JMIR Cardio. 2026 Jun 11;10:e93036. doi: 10.2196/93036.
ABSTRACT
BACKGROUND: Atrial fibrillation (AF) is the most common sustained heart rhythm disorder and is a challenging chronic disease to manage. Patients' daily self-care decisions are associated with improved AF outcomes, quality of life, and decreased hospital use and cost. However, many patients find these real-world or naturalistic decisions difficult, often because of their inherent complexity and ambiguity, coupled with the uncertainty of AF. Intervention research using technology to support AF self-care has largely emphasized making decisions with clinicians. Patients with AF are increasingly using consumer technology; yet, little is known about the use of technology by patients with AF in independent self-care decision-making. Addressing this gap will facilitate developing interventions that better leverage technology to enhance patients' naturalistic decision-making.

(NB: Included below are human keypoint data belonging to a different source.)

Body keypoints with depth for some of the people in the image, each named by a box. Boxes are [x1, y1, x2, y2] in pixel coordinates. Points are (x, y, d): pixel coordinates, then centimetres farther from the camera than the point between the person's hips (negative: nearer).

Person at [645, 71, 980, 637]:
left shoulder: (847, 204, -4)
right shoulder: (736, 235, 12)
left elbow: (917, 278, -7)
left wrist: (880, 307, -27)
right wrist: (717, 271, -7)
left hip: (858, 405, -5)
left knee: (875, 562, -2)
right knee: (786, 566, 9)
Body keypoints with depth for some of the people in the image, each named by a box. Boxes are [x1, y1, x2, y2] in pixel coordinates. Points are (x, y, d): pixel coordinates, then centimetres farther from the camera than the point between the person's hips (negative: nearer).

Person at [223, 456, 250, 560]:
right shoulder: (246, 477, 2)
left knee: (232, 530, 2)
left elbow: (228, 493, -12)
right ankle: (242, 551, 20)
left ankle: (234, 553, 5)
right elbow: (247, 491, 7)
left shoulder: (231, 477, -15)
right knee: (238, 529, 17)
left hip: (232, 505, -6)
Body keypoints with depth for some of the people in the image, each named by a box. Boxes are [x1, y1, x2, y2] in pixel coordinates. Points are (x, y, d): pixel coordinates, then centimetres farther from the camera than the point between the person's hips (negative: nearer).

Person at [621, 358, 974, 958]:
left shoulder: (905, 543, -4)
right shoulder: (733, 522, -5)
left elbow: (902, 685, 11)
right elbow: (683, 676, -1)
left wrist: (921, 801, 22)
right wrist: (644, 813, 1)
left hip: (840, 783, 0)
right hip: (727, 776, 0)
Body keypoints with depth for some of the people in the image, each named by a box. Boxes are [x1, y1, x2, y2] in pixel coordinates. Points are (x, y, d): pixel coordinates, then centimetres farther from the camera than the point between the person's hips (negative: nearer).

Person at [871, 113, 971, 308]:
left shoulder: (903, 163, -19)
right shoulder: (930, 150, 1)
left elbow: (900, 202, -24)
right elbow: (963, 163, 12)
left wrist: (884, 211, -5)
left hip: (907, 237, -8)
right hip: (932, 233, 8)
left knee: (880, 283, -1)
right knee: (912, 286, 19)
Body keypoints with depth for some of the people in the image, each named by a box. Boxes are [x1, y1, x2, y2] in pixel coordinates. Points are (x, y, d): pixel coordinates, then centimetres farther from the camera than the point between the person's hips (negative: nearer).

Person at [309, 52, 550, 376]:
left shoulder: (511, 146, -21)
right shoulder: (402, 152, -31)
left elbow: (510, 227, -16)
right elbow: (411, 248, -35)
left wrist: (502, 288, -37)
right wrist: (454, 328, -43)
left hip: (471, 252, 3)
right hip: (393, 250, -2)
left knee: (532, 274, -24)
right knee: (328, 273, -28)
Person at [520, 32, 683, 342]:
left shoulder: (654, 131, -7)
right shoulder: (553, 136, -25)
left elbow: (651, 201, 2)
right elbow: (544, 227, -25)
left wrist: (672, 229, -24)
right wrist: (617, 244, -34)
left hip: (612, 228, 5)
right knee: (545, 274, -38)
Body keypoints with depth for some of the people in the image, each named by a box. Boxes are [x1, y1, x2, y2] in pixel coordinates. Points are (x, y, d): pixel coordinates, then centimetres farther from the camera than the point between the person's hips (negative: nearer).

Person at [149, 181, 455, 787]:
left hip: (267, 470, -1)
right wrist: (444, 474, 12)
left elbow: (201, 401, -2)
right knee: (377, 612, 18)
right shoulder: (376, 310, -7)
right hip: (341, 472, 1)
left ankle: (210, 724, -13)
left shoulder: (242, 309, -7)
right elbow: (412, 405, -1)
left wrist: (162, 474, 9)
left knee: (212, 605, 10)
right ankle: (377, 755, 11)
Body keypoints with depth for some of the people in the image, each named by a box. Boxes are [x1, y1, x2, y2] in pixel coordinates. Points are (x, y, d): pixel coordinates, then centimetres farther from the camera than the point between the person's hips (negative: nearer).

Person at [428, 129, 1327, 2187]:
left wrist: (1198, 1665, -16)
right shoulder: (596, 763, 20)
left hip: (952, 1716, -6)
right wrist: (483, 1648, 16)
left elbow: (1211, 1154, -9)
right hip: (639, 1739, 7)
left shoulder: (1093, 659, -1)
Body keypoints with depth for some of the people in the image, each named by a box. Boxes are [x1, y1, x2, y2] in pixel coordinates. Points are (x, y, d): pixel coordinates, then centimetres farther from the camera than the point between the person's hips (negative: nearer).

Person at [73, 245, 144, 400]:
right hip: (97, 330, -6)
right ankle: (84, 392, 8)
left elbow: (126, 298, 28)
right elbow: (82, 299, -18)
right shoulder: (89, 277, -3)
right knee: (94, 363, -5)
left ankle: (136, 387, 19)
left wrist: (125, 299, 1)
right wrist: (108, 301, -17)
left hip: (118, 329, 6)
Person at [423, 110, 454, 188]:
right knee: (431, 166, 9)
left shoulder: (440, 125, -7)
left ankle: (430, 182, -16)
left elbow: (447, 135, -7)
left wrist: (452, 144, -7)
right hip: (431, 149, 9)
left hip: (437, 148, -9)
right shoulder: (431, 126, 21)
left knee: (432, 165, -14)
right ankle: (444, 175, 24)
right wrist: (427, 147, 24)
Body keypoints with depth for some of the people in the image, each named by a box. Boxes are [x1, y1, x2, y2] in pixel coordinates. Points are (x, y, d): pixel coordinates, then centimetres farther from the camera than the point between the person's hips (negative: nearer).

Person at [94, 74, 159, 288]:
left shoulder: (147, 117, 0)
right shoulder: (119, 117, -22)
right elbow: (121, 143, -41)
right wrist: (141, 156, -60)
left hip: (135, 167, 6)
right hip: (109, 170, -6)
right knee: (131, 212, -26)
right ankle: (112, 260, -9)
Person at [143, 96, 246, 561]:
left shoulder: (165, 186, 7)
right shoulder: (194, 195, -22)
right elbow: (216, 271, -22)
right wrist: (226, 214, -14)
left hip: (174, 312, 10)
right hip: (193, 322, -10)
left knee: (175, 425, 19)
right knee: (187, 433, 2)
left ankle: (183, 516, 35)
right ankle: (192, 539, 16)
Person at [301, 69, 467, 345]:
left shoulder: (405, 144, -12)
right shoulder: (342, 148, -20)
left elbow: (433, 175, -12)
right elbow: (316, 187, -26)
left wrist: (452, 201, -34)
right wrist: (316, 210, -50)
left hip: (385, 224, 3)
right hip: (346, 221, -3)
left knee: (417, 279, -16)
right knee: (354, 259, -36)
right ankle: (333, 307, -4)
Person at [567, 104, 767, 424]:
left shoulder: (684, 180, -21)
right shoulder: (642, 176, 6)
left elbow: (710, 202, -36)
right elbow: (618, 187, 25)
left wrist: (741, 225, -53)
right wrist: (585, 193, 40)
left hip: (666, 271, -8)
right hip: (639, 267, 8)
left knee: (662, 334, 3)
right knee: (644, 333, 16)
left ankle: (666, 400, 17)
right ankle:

OBJECTIVE: This study aimed to explore the experiences of older adult patients in using technology to support self-care decision-making.
METHODS: Following an interpretive descriptive qualitative approach, older adult patients with AF were recruited from 3 specialty heart function clinics in a Western Canadian province to participate in 1 of 6 facilitated virtual focus groups for 1.5 hours. Patients were asked about their self-care decision-making since AF diagnosis, their AF-specific technology use and its use in making self-care decisions, their technology motivations, benefits, constraints, and other possibilities for use. Inductive thematic analysis was used to code the transcribed data, moving from open coding to clustering of common codes into categories, looking for patterns of meaning between and across categories to iteratively arrive at main themes and subthemes.
RESULTS: Thirty patients (n=15, 50% women) with AF (mean age, 73, SD 5.7 years; range 63-85 years) participated in the focus groups. Participants' experiences of using technology to make daily self-care decisions were highly variable but centered on its personalized use to meet their individualized needs, preferences, and life context. The personalizing process of technology use in decision-making was characterized by three themes: (1) beginning technology use in their own times and ways, during their AF trajectory-pre-, at the time, at some point AF post diagnosis, and could be either self-initiated and/or provider recommended or influenced; (2) developing patterns of AF self-care decision-making using technology, including establishing their personal baseline, keeping out of the danger zone, watchful waiting, and seeking decision-making support; and (3) finding the place for technology in normalizing daily life, either settling on or limiting its use to normalize life.
CONCLUSIONS: Findings expand understandings of naturalistic decision-making by elucidating the personalized process of technology use in AF self-care.